About this task: Retype all of the entries word for word.
=-=-=-=-=
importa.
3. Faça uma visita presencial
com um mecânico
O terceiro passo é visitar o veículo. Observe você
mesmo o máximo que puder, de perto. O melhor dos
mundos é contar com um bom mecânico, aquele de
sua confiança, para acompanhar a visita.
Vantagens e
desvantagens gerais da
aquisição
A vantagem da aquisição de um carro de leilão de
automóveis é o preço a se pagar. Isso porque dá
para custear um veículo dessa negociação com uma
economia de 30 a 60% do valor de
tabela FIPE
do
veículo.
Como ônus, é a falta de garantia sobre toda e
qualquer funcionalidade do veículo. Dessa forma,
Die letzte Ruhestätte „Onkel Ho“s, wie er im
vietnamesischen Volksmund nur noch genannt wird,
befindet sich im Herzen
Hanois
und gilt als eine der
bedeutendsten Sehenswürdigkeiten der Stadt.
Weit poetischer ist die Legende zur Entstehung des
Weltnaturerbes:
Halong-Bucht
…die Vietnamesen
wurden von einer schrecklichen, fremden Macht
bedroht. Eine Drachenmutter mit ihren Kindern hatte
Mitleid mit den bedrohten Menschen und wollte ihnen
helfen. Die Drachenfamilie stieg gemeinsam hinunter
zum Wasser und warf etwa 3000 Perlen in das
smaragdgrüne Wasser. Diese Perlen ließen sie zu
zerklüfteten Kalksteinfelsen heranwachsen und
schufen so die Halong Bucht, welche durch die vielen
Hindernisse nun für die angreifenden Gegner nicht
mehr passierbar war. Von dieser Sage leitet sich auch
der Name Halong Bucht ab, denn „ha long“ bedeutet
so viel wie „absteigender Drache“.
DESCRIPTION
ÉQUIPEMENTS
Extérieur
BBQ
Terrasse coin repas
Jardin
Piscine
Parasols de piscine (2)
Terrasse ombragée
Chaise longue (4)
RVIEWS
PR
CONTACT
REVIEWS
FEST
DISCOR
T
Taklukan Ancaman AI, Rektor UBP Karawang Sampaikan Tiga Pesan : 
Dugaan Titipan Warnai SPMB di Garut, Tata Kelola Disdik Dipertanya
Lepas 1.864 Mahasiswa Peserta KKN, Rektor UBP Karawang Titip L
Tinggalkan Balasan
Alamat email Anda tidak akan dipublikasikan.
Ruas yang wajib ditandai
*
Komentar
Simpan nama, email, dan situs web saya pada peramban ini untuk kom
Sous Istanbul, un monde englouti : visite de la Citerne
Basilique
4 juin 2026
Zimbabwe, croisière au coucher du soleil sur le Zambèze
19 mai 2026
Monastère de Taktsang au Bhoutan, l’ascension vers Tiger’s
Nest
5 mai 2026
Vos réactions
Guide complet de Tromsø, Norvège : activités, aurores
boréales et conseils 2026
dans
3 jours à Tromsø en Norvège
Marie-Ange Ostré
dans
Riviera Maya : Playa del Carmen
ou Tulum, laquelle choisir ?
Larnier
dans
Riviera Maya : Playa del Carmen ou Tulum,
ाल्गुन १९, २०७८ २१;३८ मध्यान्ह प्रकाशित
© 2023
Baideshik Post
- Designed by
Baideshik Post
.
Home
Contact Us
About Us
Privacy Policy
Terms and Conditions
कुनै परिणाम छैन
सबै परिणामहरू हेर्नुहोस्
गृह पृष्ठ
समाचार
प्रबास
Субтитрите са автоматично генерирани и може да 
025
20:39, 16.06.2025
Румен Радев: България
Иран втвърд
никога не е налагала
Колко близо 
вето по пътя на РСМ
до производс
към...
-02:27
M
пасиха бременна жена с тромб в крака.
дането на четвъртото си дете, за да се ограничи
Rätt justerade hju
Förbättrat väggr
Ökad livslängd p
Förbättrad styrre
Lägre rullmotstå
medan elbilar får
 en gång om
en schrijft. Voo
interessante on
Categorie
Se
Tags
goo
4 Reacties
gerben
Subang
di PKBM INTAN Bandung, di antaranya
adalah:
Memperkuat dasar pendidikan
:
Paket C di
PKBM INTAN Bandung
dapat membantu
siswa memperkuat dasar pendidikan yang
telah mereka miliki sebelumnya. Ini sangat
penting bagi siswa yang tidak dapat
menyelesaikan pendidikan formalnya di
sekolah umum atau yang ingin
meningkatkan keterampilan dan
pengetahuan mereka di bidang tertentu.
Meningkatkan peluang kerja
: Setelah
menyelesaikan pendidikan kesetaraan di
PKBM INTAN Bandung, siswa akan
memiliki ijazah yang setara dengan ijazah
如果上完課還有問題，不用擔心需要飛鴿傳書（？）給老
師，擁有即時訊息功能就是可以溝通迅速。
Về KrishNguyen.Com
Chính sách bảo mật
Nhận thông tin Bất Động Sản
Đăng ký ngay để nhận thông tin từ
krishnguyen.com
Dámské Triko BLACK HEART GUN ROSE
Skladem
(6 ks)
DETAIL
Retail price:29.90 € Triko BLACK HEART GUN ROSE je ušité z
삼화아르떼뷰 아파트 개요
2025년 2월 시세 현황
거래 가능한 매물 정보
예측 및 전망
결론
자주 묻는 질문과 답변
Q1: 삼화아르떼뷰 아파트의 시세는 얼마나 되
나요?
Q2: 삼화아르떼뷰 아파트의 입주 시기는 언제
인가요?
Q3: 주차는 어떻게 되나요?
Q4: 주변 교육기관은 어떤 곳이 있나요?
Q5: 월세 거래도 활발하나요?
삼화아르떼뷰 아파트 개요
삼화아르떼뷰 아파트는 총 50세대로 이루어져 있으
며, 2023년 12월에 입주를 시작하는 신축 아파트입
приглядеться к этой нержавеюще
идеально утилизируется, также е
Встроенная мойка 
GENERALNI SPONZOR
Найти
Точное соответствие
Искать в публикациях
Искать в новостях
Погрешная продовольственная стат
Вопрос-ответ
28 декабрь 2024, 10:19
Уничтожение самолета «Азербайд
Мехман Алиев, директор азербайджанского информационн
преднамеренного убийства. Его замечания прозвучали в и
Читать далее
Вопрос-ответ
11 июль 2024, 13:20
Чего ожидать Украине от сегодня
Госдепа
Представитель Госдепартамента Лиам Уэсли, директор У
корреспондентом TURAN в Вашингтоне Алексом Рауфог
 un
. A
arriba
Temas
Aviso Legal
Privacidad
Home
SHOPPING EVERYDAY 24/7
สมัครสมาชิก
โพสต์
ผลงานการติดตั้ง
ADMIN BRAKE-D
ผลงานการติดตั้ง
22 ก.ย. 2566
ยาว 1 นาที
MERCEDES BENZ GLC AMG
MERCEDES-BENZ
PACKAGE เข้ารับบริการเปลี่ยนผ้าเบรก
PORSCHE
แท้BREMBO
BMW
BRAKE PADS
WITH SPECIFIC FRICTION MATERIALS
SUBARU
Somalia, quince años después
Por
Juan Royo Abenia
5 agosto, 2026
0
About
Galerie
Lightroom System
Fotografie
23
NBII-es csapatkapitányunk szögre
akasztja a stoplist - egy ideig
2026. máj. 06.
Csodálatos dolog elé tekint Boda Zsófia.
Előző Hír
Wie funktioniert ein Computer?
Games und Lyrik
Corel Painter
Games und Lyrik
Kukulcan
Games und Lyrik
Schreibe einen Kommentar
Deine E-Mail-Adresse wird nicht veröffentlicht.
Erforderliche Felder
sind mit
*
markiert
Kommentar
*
=-=-=-=-=
Written answer:
importa.
3. Faça uma visita presencial
com um mecânico
O terceiro passo é visitar o veículo. Observe você
mesmo o máximo que puder, de perto. O melhor dos
mundos é contar com um bom mecânico, aquele de
sua confiança, para acompanhar a visita.
Vantagens e
desvantagens gerais da
aquisição
A vantagem da aquisição de um carro de leilão de
automóveis é o preço a se pagar. Isso porque dá
para custear um veículo dessa negociação com uma
economia de 30 a 60% do valor de
tabela FIPE
do
veículo.
Como ônus, é a falta de garantia sobre toda e
qualquer funcionalidade do veículo. Dessa forma,
Die letzte Ruhestätte „Onkel Ho“s, wie er im
vietnamesischen Volksmund nur noch genannt wird,
befindet sich im Herzen
Hanois
und gilt als eine der
bedeutendsten Sehenswürdigkeiten der Stadt.
Weit poetischer ist die Legende zur Entstehung des
Weltnaturerbes:
Halong-Bucht
…die Vietnamesen
wurden von einer schrecklichen, fremden Macht
bedroht. Eine Drachenmutter mit ihren Kindern hatte
Mitleid mit den bedrohten Menschen und wollte ihnen
helfen. Die Drachenfamilie stieg gemeinsam hinunter
zum Wasser und warf etwa 3000 Perlen in das
smaragdgrüne Wasser. Diese Perlen ließen sie zu
zerklüfteten Kalksteinfelsen heranwachsen und
schufen so die Halong Bucht, welche durch die vielen
Hindernisse nun für die angreifenden Gegner nicht
mehr passierbar war. Von dieser Sage leitet sich auch
der Name Halong Bucht ab, denn „ha long“ bedeutet
so viel wie „absteigender Drache“.
DESCRIPTION
ÉQUIPEMENTS
Extérieur
BBQ
Terrasse coin repas
Jardin
Piscine
Parasols de piscine (2)
Terrasse ombragée
Chaise longue (4)
RVIEWS
PR
CONTACT
REVIEWS
FEST
DISCOR
T
Taklukan Ancaman AI, Rektor UBP Karawang Sampaikan Tiga Pesan : 
Dugaan Titipan Warnai SPMB di Garut, Tata Kelola Disdik Dipertanya
Lepas 1.864 Mahasiswa Peserta KKN, Rektor UBP Karawang Titip L
Tinggalkan Balasan
Alamat email Anda tidak akan dipublikasikan.
Ruas yang wajib ditandai
*
Komentar
Simpan nama, email, dan situs web saya pada peramban ini untuk kom
Sous Istanbul, un monde englouti : visite de la Citerne
Basilique
4 juin 2026
Zimbabwe, croisière au coucher du soleil sur le Zambèze
19 mai 2026
Monastère de Taktsang au Bhoutan, l’ascension vers Tiger’s
Nest
5 mai 2026
Vos réactions
Guide complet de Tromsø, Norvège : activités, aurores
boréales et conseils 2026
dans
3 jours à Tromsø en Norvège
Marie-Ange Ostré
dans
Riviera Maya : Playa del Carmen
ou Tulum, laquelle choisir ?
Larnier
dans
Riviera Maya : Playa del Carmen ou Tulum,
ाल्गुन १९, २०७८ २१;३८ मध्यान्ह प्रकाशित
© 2023
Baideshik Post
- Designed by
Baideshik Post
.
Home
Contact Us
About Us
Privacy Policy
Terms and Conditions
कुनै परिणाम छैन
सबै परिणामहरू हेर्नुहोस्
गृह पृष्ठ
समाचार
प्रबास
Субтитрите са автоматично генерирани и може да 
025
20:39, 16.06.2025
Румен Радев: България
Иран втвърд
никога не е налагала
Колко близо 
вето по пътя на РСМ
до производс
към...
-02:27
M
пасиха бременна жена с тромб в крака.
дането на четвъртото си дете, за да се ограничи
Rätt justerade hju
Förbättrat väggr
Ökad livslängd p
Förbättrad styrre
Lägre rullmotstå
medan elbilar får
 en gång om
en schrijft. Voo
interessante on
Categorie
Se
Tags
goo
4 Reacties
gerben
Subang
di PKBM INTAN Bandung, di antaranya
adalah:
Memperkuat dasar pendidikan
:
Paket C di
PKBM INTAN Bandung
dapat membantu
siswa memperkuat dasar pendidikan yang
telah mereka miliki sebelumnya. Ini sangat
penting bagi siswa yang tidak dapat
menyelesaikan pendidikan formalnya di
sekolah umum atau yang ingin
meningkatkan keterampilan dan
pengetahuan mereka di bidang tertentu.
Meningkatkan peluang kerja
: Setelah
menyelesaikan pendidikan kesetaraan di
PKBM INTAN Bandung, siswa akan
memiliki ijazah yang setara dengan ijazah
如果上完課還有問題，不用擔心需要飛鴿傳書（？）給老
師，擁有即時訊息功能就是可以溝通迅速。
Về KrishNguyen.Com
Chính sách bảo mật
Nhận thông tin Bất Động Sản
Đăng ký ngay để nhận thông tin từ
krishnguyen.com
Dámské Triko BLACK HEART GUN ROSE
Skladem
(6 ks)
DETAIL
Retail price:29.90 € Triko BLACK HEART GUN ROSE je ušité z
삼화아르떼뷰 아파트 개요
2025년 2월 시세 현황
거래 가능한 매물 정보
예측 및 전망
결론
자주 묻는 질문과 답변
Q1: 삼화아르떼뷰 아파트의 시세는 얼마나 되
나요?
Q2: 삼화아르떼뷰 아파트의 입주 시기는 언제
인가요?
Q3: 주차는 어떻게 되나요?
Q4: 주변 교육기관은 어떤 곳이 있나요?
Q5: 월세 거래도 활발하나요?
삼화아르떼뷰 아파트 개요
삼화아르떼뷰 아파트는 총 50세대로 이루어져 있으
며, 2023년 12월에 입주를 시작하는 신축 아파트입
приглядеться к этой нержавеюще
идеально утилизируется, также е
Встроенная мойка 
GENERALNI SPONZOR
Найти
Точное соответствие
Искать в публикациях
Искать в новостях
Погрешная продовольственная стат
Вопрос-ответ
28 декабрь 2024, 10:19
Уничтожение самолета «Азербайд
Мехман Алиев, директор азербайджанского информационн
преднамеренного убийства. Его замечания прозвучали в и
Читать далее
Вопрос-ответ
11 июль 2024, 13:20
Чего ожидать Украине от сегодня
Госдепа
Представитель Госдепартамента Лиам Уэсли, директор У
корреспондентом TURAN в Вашингтоне Алексом Рауфог
 un
. A
arriba
Temas
Aviso Legal
Privacidad
Home
SHOPPING EVERYDAY 24/7
สมัครสมาชิก
โพสต์
ผลงานการติดตั้ง
ADMIN BRAKE-D
ผลงานการติดตั้ง
22 ก.ย. 2566
ยาว 1 นาที
MERCEDES BENZ GLC AMG
MERCEDES-BENZ
PACKAGE เข้ารับบริการเปลี่ยนผ้าเบรก
PORSCHE
แท้BREMBO
BMW
BRAKE PADS
WITH SPECIFIC FRICTION MATERIALS
SUBARU
Somalia, quince años después
Por
Juan Royo Abenia
5 agosto, 2026
0
About
Galerie
Lightroom System
Fotografie
23
NBII-es csapatkapitányunk szögre
akasztja a stoplist - egy ideig
2026. máj. 06.
Csodálatos dolog elé tekint Boda Zsófia.
Előző Hír
Wie funktioniert ein Computer?
Games und Lyrik
Corel Painter
Games und Lyrik
Kukulcan
Games und Lyrik
Schreibe einen Kommentar
Deine E-Mail-Adresse wird nicht veröffentlicht.
Erforderliche Felder
sind mit
*
markiert
Kommentar
*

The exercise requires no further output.